The hardware side of the equation was another challenge.  If you were designing a specialized application – a “generic” FPGA development board just didn’t cut it.  In response to that issue, a number of domain-specific development boards arrived on the scene.  Want to do an ATCA card?  There’s a special board for that.  Want to develop a memory interface?  There’s a board for that too.  Need to hook up a touch screen to something FPGA-powered?

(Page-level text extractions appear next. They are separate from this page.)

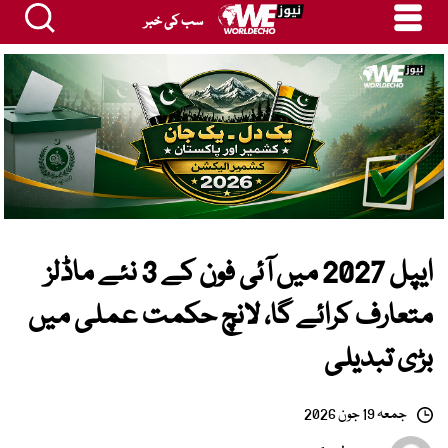
سب کی خبر
ایپل 2027 میں آئی فون کے 3 نئے ماڈلز
متعارف کرائے گا، لانچ حکمت عملی میں
بڑی تبدیلی
جمعہ 19 جون 2026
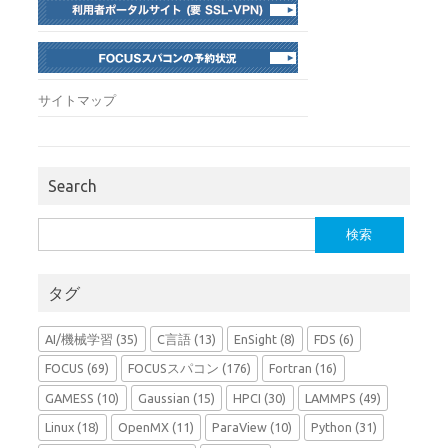
サイトマップ
Search
検
索:
タグ
AI/機械学習
(35)
C言語
(13)
EnSight
(8)
FDS
(6)
FOCUS
(69)
FOCUSスパコン
(176)
Fortran
(16)
GAMESS
(10)
Gaussian
(15)
HPCI
(30)
LAMMPS
(49)
Linux
(18)
OpenMX
(11)
ParaView
(10)
Python
(31)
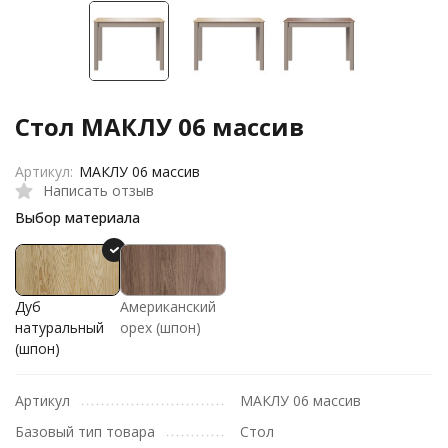
Стол МАКЛУ 06 массив
Артикул:
МАКЛУ 06 массив
Написать отзыв
Выбор материала
Дуб
Американский
натуральный
орех (шпон)
(шпон)
Артикул
МАКЛУ 06 массив
Базовый тип товара
Стол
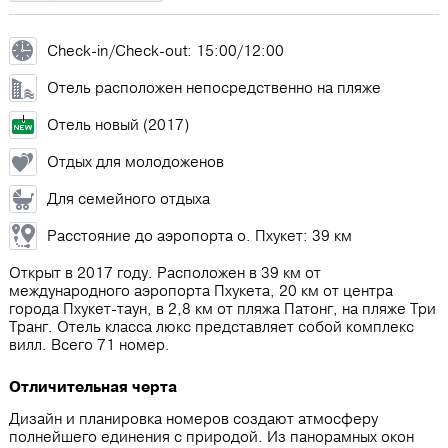
Check-in/Check-out: 15:00/12:00
Отель расположен непосредственно на пляже
Отель новый (2017)
Отдых для молодоженов
Для семейного отдыха
Расстояние до аэропорта о. Пхукет: 39 км
Открыт в 2017 году. Расположен в 39 км от
международного аэропорта Пхукета, 20 км от центра
города Пхукет-таун, в 2,8 км от пляжа Патонг, на пляже Три
Транг. Отель класса люкс представляет собой комплекс
вилл. Всего 71 номер.
Отличительная черта
Дизайн и планировка номеров создают атмосферу
полнейшего единения с природой. Из панорамных окон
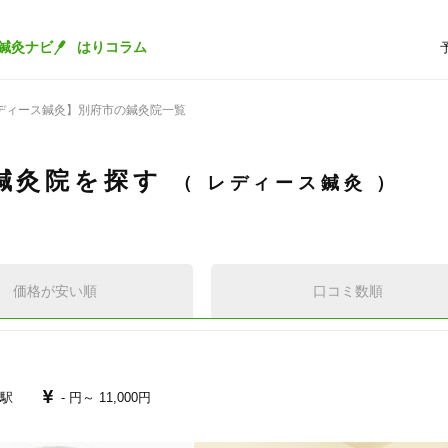
鍼灸ナビ
はりコラム
ディース鍼灸】別府市の鍼灸院一覧
鍼灸院を探す
レディース鍼灸
価格が安い順
口コミ数順
駅
- 円～
11,000円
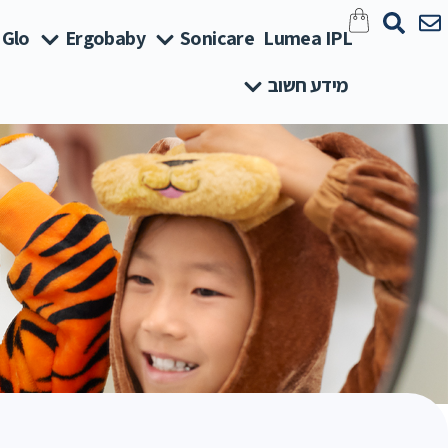
 Glo
Ergobaby
Sonicare
Lumea IPL
מידע חשוב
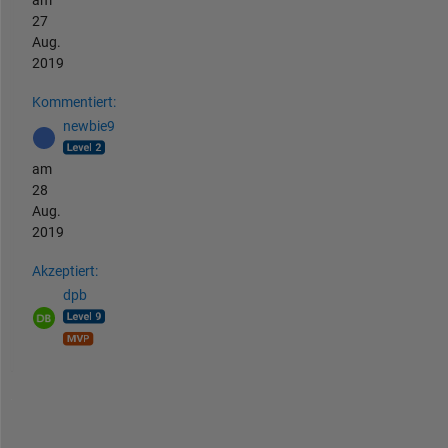
am
27
Aug.
2019
Kommentiert:
newbie9
am
28
Aug.
2019
Akzeptiert:
dpb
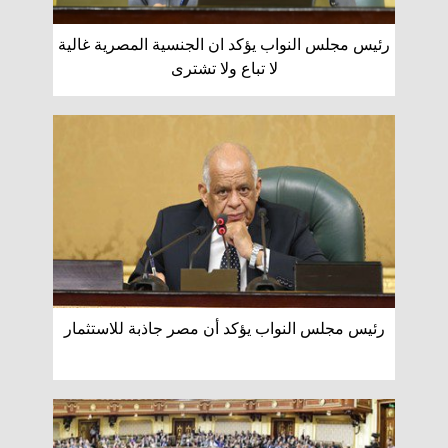
رئيس مجلس النواب يؤكد ان الجنسية المصرية غالية
لا تباع ولا تشترى
رئيس مجلس النواب يؤكد أن مصر جاذبة للاستثمار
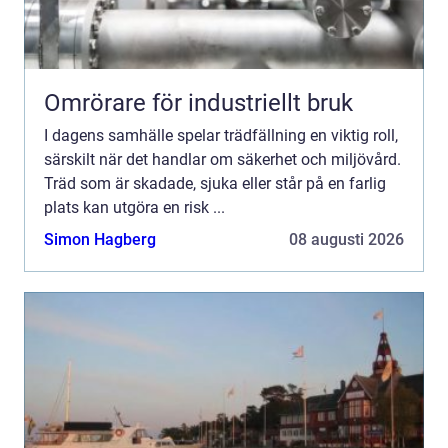
Omrörare för industriellt bruk
I dagens samhälle spelar trädfällning en viktig roll,
särskilt när det handlar om säkerhet och miljövård.
Träd som är skadade, sjuka eller står på en farlig
plats kan utgöra en risk ...
Simon Hagberg
08 augusti 2026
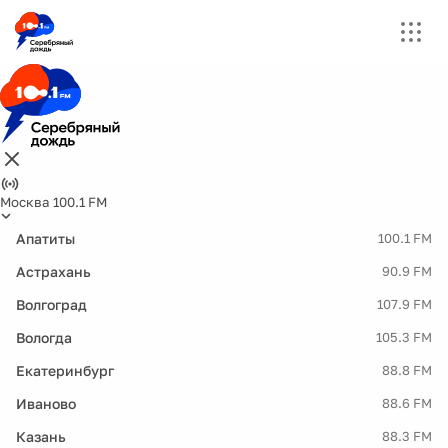
Москва 100.1 FM
Апатиты
100.1 FM
Астрахань
90.9 FM
Волгоград
107.9 FM
Вологда
105.3 FM
Екатеринбург
88.8 FM
Иваново
88.6 FM
Казань
88.3 FM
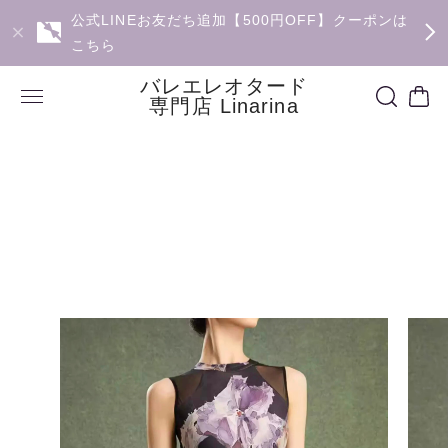
公式LINEお友だち追加【500円OFF】クーポンは
こちら
バレエレオタード
専門店 Linarina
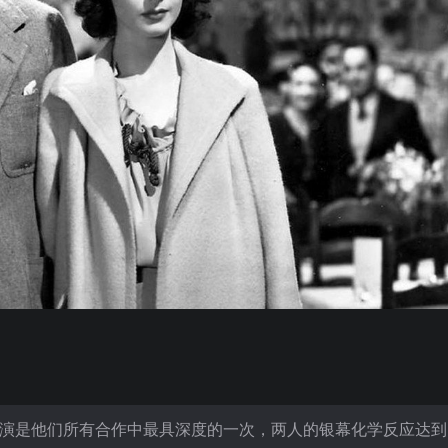
表演是他们所有合作中最具深度的一次，两人的银幕化学反应达到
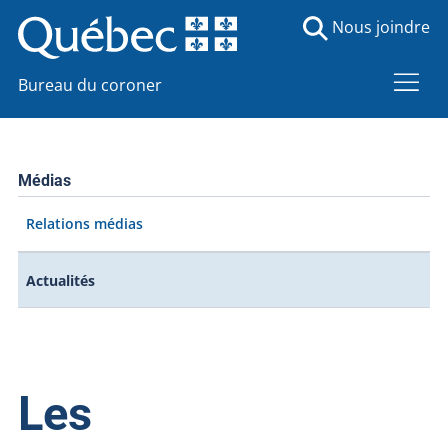
Nous joindre
Bureau du coroner
Médias
Relations médias
Actualités
Les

Another specialized board.  The wide variety of specialized development boards is both helpful and daunting.  Finding the exact combination you need for your application can be nearly impossible.

Add to that issue the additional problem faced by anti-fuse FPGA providers like QuickLogic and Actel.  Since their devices were one-time programmable, a socket often had to be part of the development kit, and dropping in replacement FPGAs every time you did a design spin could become prohibitively expensive.

QuickLogic was perhaps the most radical in addressing the issue – they conjured up a new sobriquet – “CSSP” – for their devices.  They stopped using the term “FPGA” altogether and began providing their parts with design services included in the package.  They then began targeting specific markets/applications with their devices and have been quite successful in removing the designer expertise barrier to FPGA adoption. 

For larger companies like Xilinx and Altera, however, this approach was not a viable option.  Recently, Xilinx has introduced what it calls “Targeted Design Platforms” that contain a combination of all of the elements listed above.  They have moved their tools to be even more automated, bundled them with IP and reference designs for specific applications and applications areas, added design services ready to help with targeted applications, and, most interestingly, created a new modular set of development boards where a common base board can be expanded for specific applications via daughter-cards.  Most of the daughter cards are connected by the emerging FMC (FPGA Mezzanine Card) standard.  The resulting packages give a huge boost to teams using FPGAs for applications that Xilinx and their partners have “targeted.”  

Xilinx layers these offerings into “Base Platforms” that everybody needs for designing anything with a Xilinx FPGA.  It includes the silicon, development board, tools, some common reference designs, and some widely-used IP blocks.  On top of the “Base Platform,” Xilinx offers “Domain-Specific” platforms.  These are more focused additions to the base platform for general problem areas like DSP, embedded design, connectivity, and so forth.  These platforms include higher-level methodologies and tools – such as specific development tools for doing embedded system design on an FPGA.  

The final layer is what Xilinx calls a “Market-Specific Platform”.  This is a final addition of very specific tools, IP, reference designs, and daughter boards that are aimed at a particular market such as automotive, consumer, communications, AVB, or ISM.  These include more components from third-party partners, and they get many designs far down the road to completion before the designer even steps in.  While “not-invented-here (NIH)” syndrome may prevent some design teams from taking full advantage of such pre-made offerings, there is something comforting about taking the design kit out of the box, plugging it in, and having something very close to your application up and running before you even begin your design work.  You then have the flexibility to replace what you want with your own (far superior, of course) custom-designed blocks, while using the included ones for more pedestrian tasks.

We expect to see more companies taking advantage of this kind of pre-packaged approach to FPGA design.  Much as early microprocessor adoption was more dependent on development kits than on processor superiority, FPGA adoption in emerging markets may go to the company with the most approachable design kits rather than the one with the best silicon.